NCRPO chief says cops ready to take back anti-drug ops duties

NCRPO chief Police Director Oscar Albayalde. NOY MORCOSO / INQUIRER.net

Challenge accepted.

This was the statement of National Capital Region Police Office (NCRPO) chief Director Oscar D. Albayalde on President Rodrigo Duterte’s decision to return the Philippine National Police as the principal enforcer of the government’s crackdown against illegal drugs.

In a text message to INQUIRER.net on Wednesday night, Albayalde welcomed Duterte’s order, noting that crimes allegedly perpetrated by people high on drugs have spiked after the campaign’s conduct was transferred from the PNP to the Philippine Drug Enforcement Agency (PDEA) following allegations of human rights abuses during police operations.

“The PNP particularly supports the decision of the President,” Albayalde said.

“With the recent incidents of crimes particularly homicide with rape perpetrated by addicts and feedbacks from barangays in the resurgence street pushing, the President probably saw the necessity to again involve the PNP in the campaign against [illegal] drugs,” he added.

Albayalde was referring to the celebrated case of bank employee Mabel Cama, who was raped and found dead 100 meters from her home in Pasig City.

The metro police chief said that there is “no way PDEA can address street pushing because of its very small manpower.”

“The PNP, on the other hand, particularly NCRPO, is ready to take back the challenge while we continue on with our internal cleansing to ensure that no abuse shall be committed by our personnel,” he added.

Duterte, in a speech before soldiers in Fort Magsaysay, Nueva Ecija, said he would eventually return to the PNP the conduct of anti-illegal drug operations in the country.

“I have to return that power to the police,” he said.

PDEA Director General Aaron Aquino, for his part, simply said that the agency “respect[s] and adhere[s]” to the decision of the President.

Duterte, in October, removed the PNP from the implementation of the deadly anti-drug campaign over criticisms of human rights violations.

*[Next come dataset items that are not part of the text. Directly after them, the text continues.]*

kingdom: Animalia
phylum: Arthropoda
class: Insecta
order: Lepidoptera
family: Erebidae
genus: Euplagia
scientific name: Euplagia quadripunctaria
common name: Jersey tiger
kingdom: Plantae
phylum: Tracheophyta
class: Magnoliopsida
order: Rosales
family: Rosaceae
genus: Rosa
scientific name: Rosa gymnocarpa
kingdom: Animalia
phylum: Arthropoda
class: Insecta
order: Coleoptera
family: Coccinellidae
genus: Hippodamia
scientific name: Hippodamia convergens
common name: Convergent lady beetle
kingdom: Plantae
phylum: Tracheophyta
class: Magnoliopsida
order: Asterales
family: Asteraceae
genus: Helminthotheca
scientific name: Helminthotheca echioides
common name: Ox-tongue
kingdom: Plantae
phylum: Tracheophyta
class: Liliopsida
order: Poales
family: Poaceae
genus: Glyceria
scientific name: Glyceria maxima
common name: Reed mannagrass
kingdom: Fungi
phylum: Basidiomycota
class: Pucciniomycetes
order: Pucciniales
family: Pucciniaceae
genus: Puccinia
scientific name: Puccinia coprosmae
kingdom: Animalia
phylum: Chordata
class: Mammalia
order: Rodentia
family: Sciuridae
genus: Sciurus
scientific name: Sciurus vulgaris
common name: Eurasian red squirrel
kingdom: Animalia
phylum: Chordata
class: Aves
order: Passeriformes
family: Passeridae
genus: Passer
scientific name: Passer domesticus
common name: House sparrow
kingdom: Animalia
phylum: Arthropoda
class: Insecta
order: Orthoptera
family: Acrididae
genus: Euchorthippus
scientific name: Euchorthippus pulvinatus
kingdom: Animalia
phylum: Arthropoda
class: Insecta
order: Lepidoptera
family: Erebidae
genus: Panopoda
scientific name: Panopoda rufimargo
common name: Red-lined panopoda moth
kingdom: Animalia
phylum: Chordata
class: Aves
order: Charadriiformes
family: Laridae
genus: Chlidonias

Data from the PNP show that about 6,140 suspected drug criminals have been killed from July 2016 to September 2017—3,850 of these are slain during drug operations while 2,290 are “deaths under investigation.”

The controversial campaign’s legality has been questioned by human rights lawyers and advocates before the Supreme Court and is the subject of ongoing oral arguments before the high tribunal.